Figure 5 shows the variable pressure test results for positive and negative dry electrode sheets. The test results indicate that the resistivity of the electrode sheets decreases with increasing test pressure, indirectly simulating the changes in resistivity under different roll pressing pressures. This testing method can assist researchers in quickly identifying the optimal compacted density suitable for the material, thereby saving research and development testing time.

6. Practical Recommendations for Dry Electrode Process Optimization

Based on the diagnostic workflow and observed correlations, we recommend the following practical actions for R&D and pilot lines:

1. Control feed rate during fibrillation — Use feed-rate maps to target PTFE fibrillation states that minimize powder resistivity while avoiding over-fibrillation that could reduce film porosity excessively.

2. Use PRCD3100 pressure sweeps to determine the pressure window where powder resistivity exhibits the strongest improvement; choose downstream calender setpoints accordingly.

3. Employ BER2500 variable-pressure scans on pilot films to validate that calendering yields consistent resistivity and thickness at production pressures (5–60 MPa).

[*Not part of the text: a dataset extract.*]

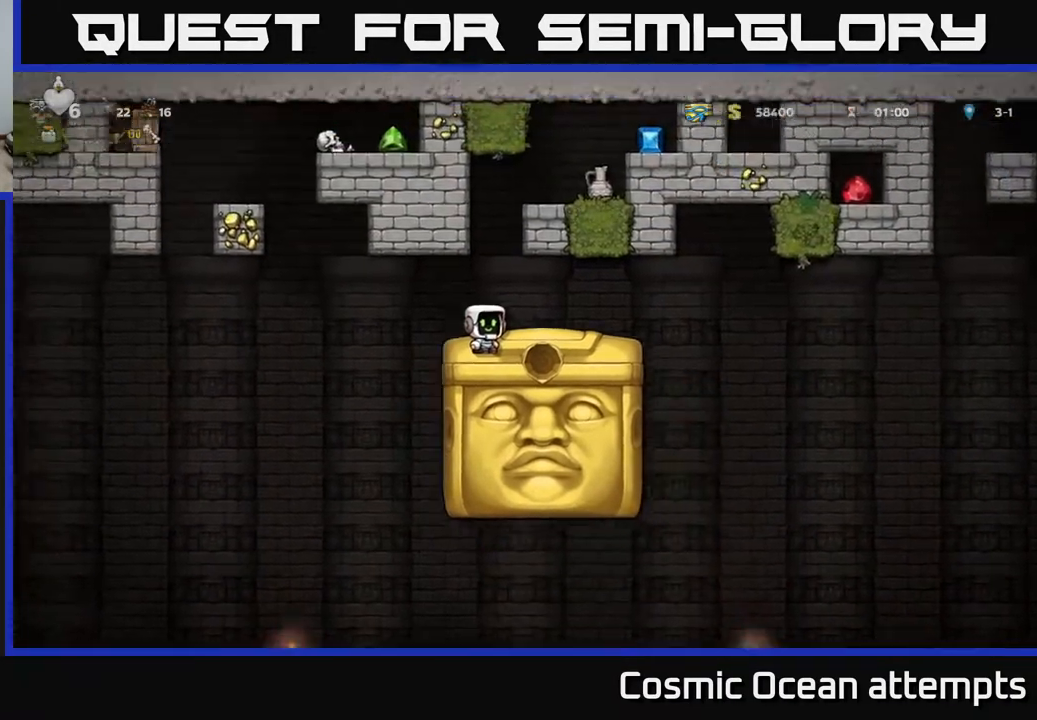
{"buttons": [], "left_stick": "center", "events": [[133, "DPAD_RIGHT", "down"], [233, "DPAD_RIGHT", "up"]]}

4. Track consistency metrics (mean resistance, standard deviation, COV) across multiple sampling points to detect formulation or process drift early.

5. Document process interactions (e.g., fibrillation degree × calender pressure) because both steps jointly determine final electrode impedance and adhesion.

7. Summary

This study demonstrates how systematic resistance measurement using the PRCD3100 and BER2500 instruments provides critical insights for optimizing thedry electrode process.

Key findings include:

• In the fibrillation stage, a higher jet mill feed rate, associated with greater PTFE fibrillation, produces powders with lower resistivity.

• In the calendering stage, higher pressure produces electrode sheets with lower resistivity and better consistency.

• Variable-pressure testing offers an efficient method for screening optimal compaction parameters.

Dry electrode technology represents a significant upgrade over traditional wet processing, offering a shorter, more cost-effective, and environmentally friendly manufacturing route. It enables higher energy density and superior mechanical properties, making it particularly suitable for next-generation batteries like solid-state and 4680 cells. While challenges remain in perfecting the dry electrode process, its potential for performance enhancement makes it a highly promising direction for future battery manufacturing.

8. References

[1] Li Qingying et al., Dry preparation technology of electrodes and related materials [J] CHINESE JOURNAL OF RARE METALS, 2023, Vol.47 No.12 1705~1715.

[2] DUONG H,SHIN J,YUDI Y. Dry electrode coating technology［A］. 48th Power Sources Conference［C］California: Maxwell Technologies,Inc.,2018: 34－37.

[3] Li Yongxing, et al. Progress in solvent-free dry-film echnology for batteries and supercapacitors[J]. Materials Today,2022.

[4] Al-Shroofy M, Zhang Q, Xu J, et al. Solvent-free dry powder coating process for low-cost manufacturing of LiNi 1/3 Mn 1/3 Co 1/3 O 2, cathodes in lithium-ion batteries[J]. Journal of Power Sources, 2017, 352:187-193.